Some of the crossover dishes work, but others are less successful, sometimes due to concept, other times to flawed execution. I liked seared yellowfin tuna revved up with toasted coriander and set on a soothing avocado raita that's really an unemphatic guacamole. Velvet lamb kebab is delicious too, minced lamb streaked with paprika and cumin wrapped around a skewer and grilled. But what's with the mashed potatoes? It brings back the dark ages of tall food all too vividly when practically everything was served on top of mashed spuds. Seared scallop salad could have come from any trendy restaurant. It's a familiar California idiom, some kind of seafood with avocado, orange or grapefruit segments, hearts of palm and salad greens tossed in a vinaigrette, in this case a walloping vodka-citrus one. This has got to be the dish for someone leery of trying anything that sounds even vaguely Indian. Why reinforce the cliches of California cuisine?

Other appetizers, though, are more recognizably Indian, such as tandoori tiger prawns or the trio of chicken tikka, each marinated in a different herb and spice combination. Wait a minute: One of them is cheddar and pink peppercorns. Why cheddar when Indian cuisine has its own paneer cheese? It's crazy, and also not very good. Stick with the more traditional offerings, such as the samosa plate that comes with spiced potatoes, a spinach and asparagus puree and delectable, gently spiced samosas stuffed with potatoes and peas.

_Text extracted from each page_.
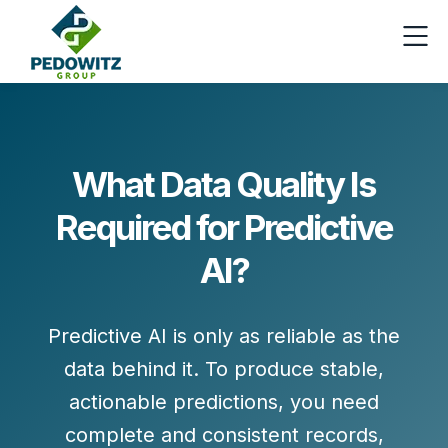
What Data Quality Is
Required for Predictive
AI?
Predictive AI is only as reliable as the
data behind it. To produce stable,
actionable predictions, you need
complete and consistent records
,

_Set of tasks_.
[1] In the restaurant review, what does the samosa plate come with? List each item.
[2] In the extracted text of the listing, switch "Predictive" to "Generative" and change nothing else. Reproduce the listing's text without the pictures.

_Expected responses_.
[1]
- spiced potatoes
- a spinach and asparagus puree
- gently spiced samosas stuffed with potatoes and peas

[2]
What Data Quality Is
Required for Generative
AI?
Generative AI is only as reliable as the
data behind it. To produce stable,
actionable predictions, you need
complete and consistent records
,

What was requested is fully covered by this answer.